=== 必須課題 ===
- A) 引用文の「雑毒(ぞうどく)の善をもって かの浄土に回向(えこう)する これ必ず不可なり」から「the Pure Land.」までを、「merit」を「virtue」に置き換えて編集してください。
- B) 引用文にある「けれど親鸞聖人は、善の質を問題にしました。」という一文を英語に訳してください。

=== 引用文 ===

━━━━━━━━━━━━━━━━

雑毒(ぞうどく)の善をもって かの浄土に回向(えこう)する これ必ず不可なり

 How pointless it is to try to direct the merit of our own tainted good deeds

 in order to be born in the Pure Land.

「浄土文類聚鈔」『真宗聖典』四一六頁

[法話]

これは親鸞聖人の、『浄土文類聚鈔(じょうどもんるいじゅしょう)』にある言葉です。

 

「雑毒の善」というのは聞き慣れない表現ですが、「毒の雑(まざ)った善」という意味です。ここでの「毒」は、煩悩(ぼんのう)を指しています。つまり「煩悩を持ったままでは、いくら善行に励(はげ)んでも決して往生できない」という私たちの事実を、ずばり指摘しているのが、この言葉なのです。

 

ただ、「雑毒」であろうと善は善です。悪ではありません。悪事をはたらけば地獄に落ちて、善行を積んだら往生できる。こういう話なら、とても簡単です。けれど親鸞聖人は、善の質を問題にしました。これは、どうしてでしょうか?頑張って清らかな善を積めと、そう言っているのでしょうか?

━━━━━━━━━━━━━━━━

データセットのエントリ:
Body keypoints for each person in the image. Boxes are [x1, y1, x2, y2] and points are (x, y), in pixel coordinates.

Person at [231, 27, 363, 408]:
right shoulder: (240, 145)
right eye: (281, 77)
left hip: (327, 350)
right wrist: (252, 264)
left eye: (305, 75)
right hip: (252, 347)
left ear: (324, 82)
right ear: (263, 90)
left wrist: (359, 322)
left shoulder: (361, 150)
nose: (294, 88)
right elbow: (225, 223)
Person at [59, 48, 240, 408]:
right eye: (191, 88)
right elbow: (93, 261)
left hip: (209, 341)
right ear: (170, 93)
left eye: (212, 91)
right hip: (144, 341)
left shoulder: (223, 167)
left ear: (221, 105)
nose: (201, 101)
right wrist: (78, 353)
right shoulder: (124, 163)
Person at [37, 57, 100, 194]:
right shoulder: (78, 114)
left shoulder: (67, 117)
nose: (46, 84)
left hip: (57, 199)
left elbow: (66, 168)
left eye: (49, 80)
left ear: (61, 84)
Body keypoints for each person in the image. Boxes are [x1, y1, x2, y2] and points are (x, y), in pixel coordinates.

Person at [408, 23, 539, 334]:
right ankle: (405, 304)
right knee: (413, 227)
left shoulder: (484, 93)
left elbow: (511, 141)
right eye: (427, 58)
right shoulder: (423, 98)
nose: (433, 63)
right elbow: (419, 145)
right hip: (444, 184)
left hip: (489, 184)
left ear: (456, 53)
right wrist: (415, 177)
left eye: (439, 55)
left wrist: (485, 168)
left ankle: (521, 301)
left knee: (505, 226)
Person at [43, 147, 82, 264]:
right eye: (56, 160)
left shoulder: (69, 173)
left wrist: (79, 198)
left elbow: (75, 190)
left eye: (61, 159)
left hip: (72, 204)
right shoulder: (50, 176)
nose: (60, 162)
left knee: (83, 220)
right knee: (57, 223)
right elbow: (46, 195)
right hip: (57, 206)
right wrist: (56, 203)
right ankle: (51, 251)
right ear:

━━━━━━━━━━━━━━━━

=== 解答 ===
- A)
雑毒(ぞうどく)の善をもって かの浄土に回向(えこう)する これ必ず不可なり

 How pointless it is to try to direct the virtue of our own tainted good deeds

 in order to be born in the Pure Land.

- B) However, Shinran Shonin took issue with the quality of the good.